When John Locke talked about natural laws, and truths that one self can deduce through reason and logic like life, liberty, property and the pursuit of happiness, he was directly taking it from ibn Tufayl’s Philosophicus Autodidactus in the main characters search for natural truths.

You might say that through logic and reason one can discover natural laws and truths that the individual can determine to be self evident.

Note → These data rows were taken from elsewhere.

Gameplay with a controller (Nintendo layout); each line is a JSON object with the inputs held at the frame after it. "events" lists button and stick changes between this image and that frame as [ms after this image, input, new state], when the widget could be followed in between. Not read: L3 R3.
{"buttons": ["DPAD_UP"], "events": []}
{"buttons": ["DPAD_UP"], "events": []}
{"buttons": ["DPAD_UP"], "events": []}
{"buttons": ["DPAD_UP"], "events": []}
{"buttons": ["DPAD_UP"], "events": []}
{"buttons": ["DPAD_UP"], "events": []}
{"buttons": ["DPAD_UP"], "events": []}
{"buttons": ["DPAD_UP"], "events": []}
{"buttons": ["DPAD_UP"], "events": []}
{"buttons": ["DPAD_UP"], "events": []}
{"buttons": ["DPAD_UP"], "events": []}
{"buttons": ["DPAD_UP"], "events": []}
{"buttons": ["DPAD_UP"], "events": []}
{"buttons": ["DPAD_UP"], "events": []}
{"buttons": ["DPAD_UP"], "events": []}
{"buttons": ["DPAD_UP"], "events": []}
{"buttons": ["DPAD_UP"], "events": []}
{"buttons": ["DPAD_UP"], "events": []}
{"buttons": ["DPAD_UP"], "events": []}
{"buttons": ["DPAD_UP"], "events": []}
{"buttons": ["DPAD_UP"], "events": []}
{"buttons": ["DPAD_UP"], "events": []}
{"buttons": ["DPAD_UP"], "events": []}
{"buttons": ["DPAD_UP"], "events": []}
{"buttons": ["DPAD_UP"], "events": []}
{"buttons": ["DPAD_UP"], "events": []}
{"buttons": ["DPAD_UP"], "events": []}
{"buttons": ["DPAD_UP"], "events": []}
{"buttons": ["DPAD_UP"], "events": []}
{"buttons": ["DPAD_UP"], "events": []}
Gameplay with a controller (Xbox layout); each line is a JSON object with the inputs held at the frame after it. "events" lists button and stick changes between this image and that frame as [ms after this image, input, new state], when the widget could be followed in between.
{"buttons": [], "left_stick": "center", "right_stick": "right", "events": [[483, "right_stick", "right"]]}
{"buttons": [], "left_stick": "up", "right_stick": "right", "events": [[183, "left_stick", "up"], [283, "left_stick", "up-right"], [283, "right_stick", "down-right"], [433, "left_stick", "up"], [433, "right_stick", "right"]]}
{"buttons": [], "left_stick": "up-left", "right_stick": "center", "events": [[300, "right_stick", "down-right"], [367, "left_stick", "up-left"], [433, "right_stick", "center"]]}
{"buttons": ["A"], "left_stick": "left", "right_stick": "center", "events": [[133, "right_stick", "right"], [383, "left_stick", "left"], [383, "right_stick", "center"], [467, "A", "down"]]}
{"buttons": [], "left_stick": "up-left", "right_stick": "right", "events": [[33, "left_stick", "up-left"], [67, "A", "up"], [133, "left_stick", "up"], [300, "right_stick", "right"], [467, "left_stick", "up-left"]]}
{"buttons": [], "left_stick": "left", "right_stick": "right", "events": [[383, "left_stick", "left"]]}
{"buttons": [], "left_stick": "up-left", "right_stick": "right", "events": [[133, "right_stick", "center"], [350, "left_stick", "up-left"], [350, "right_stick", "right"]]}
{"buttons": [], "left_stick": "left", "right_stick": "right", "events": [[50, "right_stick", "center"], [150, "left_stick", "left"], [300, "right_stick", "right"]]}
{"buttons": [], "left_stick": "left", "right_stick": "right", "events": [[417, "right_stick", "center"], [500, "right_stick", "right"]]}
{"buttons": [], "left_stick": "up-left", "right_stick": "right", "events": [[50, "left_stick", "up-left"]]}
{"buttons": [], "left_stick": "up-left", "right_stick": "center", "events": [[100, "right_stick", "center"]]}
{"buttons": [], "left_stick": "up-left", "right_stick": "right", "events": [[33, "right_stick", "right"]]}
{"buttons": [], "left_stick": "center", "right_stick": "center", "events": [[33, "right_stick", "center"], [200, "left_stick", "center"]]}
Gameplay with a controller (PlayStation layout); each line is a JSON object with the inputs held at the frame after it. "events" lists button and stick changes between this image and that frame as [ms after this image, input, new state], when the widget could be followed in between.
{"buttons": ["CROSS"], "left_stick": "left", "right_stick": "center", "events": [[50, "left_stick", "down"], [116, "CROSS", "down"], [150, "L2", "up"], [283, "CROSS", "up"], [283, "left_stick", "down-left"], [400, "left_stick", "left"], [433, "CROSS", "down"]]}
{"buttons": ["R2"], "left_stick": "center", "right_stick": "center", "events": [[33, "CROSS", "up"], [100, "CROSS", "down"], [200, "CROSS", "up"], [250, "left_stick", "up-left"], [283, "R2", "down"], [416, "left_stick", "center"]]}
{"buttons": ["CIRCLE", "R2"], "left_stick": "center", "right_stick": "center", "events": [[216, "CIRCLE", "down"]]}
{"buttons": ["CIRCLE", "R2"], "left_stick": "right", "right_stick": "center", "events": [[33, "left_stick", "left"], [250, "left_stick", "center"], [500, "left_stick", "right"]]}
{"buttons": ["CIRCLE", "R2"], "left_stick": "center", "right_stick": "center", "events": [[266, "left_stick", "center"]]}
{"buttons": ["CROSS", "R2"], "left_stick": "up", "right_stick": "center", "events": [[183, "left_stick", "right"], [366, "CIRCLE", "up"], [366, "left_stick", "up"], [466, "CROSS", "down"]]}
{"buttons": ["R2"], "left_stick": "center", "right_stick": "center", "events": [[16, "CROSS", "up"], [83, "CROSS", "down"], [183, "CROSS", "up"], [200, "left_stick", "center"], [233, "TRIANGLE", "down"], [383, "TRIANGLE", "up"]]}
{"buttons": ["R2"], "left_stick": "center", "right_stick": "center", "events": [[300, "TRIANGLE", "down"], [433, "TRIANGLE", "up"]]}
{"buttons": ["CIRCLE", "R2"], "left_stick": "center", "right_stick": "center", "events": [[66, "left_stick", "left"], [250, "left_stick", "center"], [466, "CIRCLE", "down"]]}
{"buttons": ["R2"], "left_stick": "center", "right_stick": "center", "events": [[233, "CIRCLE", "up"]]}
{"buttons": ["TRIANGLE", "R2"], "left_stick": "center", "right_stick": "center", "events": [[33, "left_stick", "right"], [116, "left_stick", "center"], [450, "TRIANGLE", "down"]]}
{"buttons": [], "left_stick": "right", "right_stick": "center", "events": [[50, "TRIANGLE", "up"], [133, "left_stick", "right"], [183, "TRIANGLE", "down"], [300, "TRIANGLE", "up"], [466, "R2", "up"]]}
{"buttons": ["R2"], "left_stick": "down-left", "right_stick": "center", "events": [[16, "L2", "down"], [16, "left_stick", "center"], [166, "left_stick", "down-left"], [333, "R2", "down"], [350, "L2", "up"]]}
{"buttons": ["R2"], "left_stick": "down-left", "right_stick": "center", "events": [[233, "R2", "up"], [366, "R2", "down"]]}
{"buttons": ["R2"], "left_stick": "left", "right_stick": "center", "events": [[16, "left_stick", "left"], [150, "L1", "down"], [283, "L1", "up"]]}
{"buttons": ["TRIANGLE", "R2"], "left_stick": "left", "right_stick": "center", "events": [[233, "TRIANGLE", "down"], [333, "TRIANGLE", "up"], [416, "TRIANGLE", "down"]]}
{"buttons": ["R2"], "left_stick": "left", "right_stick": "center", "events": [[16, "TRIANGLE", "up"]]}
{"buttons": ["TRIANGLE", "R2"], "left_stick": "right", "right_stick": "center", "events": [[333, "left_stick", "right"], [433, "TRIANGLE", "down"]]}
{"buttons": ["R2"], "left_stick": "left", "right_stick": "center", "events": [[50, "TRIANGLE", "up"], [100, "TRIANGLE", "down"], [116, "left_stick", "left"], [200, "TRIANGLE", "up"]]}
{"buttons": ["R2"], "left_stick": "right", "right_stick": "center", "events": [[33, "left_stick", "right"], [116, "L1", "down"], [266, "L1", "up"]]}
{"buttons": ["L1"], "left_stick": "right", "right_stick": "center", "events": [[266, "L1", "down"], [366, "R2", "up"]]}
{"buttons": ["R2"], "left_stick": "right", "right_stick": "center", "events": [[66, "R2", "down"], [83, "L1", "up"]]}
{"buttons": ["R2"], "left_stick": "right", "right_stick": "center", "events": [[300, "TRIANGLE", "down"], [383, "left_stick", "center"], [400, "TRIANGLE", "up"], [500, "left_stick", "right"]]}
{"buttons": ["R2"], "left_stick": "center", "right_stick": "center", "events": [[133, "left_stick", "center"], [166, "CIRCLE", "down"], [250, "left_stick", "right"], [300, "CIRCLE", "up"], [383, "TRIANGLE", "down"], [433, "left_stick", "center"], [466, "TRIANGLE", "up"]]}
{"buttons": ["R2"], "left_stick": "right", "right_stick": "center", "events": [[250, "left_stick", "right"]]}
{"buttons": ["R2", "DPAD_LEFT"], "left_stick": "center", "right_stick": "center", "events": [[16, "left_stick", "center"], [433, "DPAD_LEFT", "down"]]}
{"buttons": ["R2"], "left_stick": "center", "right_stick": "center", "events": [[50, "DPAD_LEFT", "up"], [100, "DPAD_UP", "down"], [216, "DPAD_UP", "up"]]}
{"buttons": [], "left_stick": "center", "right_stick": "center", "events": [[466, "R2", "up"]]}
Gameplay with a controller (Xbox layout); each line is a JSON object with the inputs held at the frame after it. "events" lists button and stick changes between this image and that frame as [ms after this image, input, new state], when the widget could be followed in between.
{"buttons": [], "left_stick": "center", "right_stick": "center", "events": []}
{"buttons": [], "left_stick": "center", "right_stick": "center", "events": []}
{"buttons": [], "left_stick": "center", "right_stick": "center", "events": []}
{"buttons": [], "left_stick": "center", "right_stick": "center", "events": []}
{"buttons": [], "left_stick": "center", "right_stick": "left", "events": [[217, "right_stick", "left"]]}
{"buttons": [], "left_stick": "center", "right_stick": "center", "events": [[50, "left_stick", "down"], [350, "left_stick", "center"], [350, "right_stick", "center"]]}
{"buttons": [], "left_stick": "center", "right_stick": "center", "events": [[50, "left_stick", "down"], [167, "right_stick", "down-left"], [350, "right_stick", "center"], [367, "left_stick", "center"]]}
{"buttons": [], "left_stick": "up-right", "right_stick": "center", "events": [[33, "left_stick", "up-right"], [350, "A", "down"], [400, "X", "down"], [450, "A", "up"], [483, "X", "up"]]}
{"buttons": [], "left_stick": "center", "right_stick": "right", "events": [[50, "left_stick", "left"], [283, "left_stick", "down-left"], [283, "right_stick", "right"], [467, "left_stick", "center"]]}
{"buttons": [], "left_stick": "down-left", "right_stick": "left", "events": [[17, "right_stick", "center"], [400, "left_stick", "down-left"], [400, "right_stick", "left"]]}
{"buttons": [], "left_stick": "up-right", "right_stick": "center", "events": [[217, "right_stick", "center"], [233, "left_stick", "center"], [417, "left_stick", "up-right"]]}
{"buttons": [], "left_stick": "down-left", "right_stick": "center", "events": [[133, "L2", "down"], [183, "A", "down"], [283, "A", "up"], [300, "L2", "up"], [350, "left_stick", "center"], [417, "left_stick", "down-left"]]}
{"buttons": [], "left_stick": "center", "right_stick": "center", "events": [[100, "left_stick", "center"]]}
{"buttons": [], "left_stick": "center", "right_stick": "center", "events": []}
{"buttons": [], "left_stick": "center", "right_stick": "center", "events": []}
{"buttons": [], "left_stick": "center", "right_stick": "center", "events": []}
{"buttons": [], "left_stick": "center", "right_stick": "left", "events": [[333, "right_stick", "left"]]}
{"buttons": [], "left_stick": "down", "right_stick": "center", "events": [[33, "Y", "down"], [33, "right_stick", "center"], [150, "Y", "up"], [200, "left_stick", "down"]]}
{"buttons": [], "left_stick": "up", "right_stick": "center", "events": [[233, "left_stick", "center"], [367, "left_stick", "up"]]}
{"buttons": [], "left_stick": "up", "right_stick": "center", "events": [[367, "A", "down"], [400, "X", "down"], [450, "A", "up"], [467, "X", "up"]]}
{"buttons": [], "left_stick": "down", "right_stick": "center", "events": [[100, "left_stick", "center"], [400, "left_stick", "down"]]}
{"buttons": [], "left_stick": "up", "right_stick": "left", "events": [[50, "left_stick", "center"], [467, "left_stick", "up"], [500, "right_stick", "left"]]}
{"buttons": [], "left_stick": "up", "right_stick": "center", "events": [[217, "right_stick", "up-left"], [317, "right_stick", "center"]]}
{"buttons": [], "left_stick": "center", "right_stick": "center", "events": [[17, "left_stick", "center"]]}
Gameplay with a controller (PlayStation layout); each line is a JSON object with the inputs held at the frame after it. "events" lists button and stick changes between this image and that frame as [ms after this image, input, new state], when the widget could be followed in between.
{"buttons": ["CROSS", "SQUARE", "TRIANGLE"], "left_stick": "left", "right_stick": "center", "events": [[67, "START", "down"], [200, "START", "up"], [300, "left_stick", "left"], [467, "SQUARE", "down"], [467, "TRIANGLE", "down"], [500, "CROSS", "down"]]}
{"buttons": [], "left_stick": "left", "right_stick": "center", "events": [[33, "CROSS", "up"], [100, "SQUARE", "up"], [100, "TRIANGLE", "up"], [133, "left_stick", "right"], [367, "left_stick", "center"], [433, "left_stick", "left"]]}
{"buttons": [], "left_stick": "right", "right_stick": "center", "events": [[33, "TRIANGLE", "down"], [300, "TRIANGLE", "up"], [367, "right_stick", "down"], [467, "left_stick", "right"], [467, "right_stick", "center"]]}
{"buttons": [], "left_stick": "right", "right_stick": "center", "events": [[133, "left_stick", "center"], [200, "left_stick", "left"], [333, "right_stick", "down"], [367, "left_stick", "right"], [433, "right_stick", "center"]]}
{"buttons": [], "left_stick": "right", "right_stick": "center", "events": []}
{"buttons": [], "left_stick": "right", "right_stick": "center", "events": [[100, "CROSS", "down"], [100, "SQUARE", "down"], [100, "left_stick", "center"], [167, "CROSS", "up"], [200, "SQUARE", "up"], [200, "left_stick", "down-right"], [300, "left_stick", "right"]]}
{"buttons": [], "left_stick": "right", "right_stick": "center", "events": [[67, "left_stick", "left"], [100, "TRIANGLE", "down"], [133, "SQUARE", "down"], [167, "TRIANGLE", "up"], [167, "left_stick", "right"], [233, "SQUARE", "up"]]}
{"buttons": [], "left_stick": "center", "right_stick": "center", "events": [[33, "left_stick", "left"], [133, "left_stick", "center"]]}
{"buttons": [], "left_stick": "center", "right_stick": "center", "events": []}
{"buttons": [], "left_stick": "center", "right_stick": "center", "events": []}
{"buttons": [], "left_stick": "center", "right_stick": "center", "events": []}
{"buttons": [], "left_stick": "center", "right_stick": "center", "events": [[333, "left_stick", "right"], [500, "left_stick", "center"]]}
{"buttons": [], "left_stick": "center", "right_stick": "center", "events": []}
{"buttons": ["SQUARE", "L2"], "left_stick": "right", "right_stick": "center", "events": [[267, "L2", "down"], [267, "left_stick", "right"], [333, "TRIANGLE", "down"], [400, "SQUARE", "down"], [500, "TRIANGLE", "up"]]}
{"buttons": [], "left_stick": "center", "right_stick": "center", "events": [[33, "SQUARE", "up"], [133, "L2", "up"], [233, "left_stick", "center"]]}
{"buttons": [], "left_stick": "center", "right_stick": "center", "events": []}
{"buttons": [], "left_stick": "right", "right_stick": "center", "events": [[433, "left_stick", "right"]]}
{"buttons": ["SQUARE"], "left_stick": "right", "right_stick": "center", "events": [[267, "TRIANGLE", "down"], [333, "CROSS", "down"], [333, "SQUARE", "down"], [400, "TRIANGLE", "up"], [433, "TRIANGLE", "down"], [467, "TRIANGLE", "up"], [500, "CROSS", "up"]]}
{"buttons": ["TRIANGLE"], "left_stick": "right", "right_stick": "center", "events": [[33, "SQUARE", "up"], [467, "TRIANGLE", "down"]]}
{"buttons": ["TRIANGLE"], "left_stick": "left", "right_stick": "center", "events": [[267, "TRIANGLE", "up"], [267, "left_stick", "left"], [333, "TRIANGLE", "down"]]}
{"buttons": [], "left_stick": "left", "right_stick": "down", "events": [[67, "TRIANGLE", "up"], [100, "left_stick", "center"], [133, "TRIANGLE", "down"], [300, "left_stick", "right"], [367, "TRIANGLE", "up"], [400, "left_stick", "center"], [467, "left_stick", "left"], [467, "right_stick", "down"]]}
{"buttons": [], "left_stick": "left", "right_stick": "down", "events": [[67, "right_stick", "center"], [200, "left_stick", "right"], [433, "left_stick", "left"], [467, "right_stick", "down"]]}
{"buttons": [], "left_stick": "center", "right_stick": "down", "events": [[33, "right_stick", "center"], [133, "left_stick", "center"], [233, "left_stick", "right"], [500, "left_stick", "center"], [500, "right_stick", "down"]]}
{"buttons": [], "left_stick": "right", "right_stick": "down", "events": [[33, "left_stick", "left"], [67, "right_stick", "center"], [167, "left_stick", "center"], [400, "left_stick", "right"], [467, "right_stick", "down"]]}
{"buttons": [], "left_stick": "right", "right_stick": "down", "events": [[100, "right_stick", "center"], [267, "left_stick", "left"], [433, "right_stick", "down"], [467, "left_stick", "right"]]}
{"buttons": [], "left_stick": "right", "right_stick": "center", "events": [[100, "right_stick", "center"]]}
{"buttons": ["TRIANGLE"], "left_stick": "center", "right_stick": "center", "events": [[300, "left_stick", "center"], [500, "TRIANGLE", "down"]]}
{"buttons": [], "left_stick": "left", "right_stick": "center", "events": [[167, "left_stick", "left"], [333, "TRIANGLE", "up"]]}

And someone else might say that they…

…hold these truths to be self evident, that all men are created equal, that they are endowed by their Creator with certain unalienable Rights, that among these are Life, Liberty and the Pursuit of Happines..

Somebody should totally make a country out of that.

No single work influenced Locke more than ibn Tufayl’s Philosophicus Autodidactus, it’s absolutely clear when you read the work and the nature of its contents that Locke drew heavily from the allegorical story, but he wasn’t the only one influenced by the work.

Rudyard Kippling with the story of Mowgli in the Jungle Book, Hobbes, Hume, Defoe’s Robinson Crusoe etc. were all influenced by Tufayl.

But Tufayl also had a protege, and his name was Ibn Rushd or Averroes as it is known in the west.

Averroes would take the battle to Ghazali one step further writing “The Incoherence of Incoherence” against Al-Ghazali and providing the western world with one of the most thorough commentaries on Aristotle, inspiring St. Thomas Aquinas, Hobbes, Voltaire, Spinoza, and Jewish scholar Maimonides, just to name a few.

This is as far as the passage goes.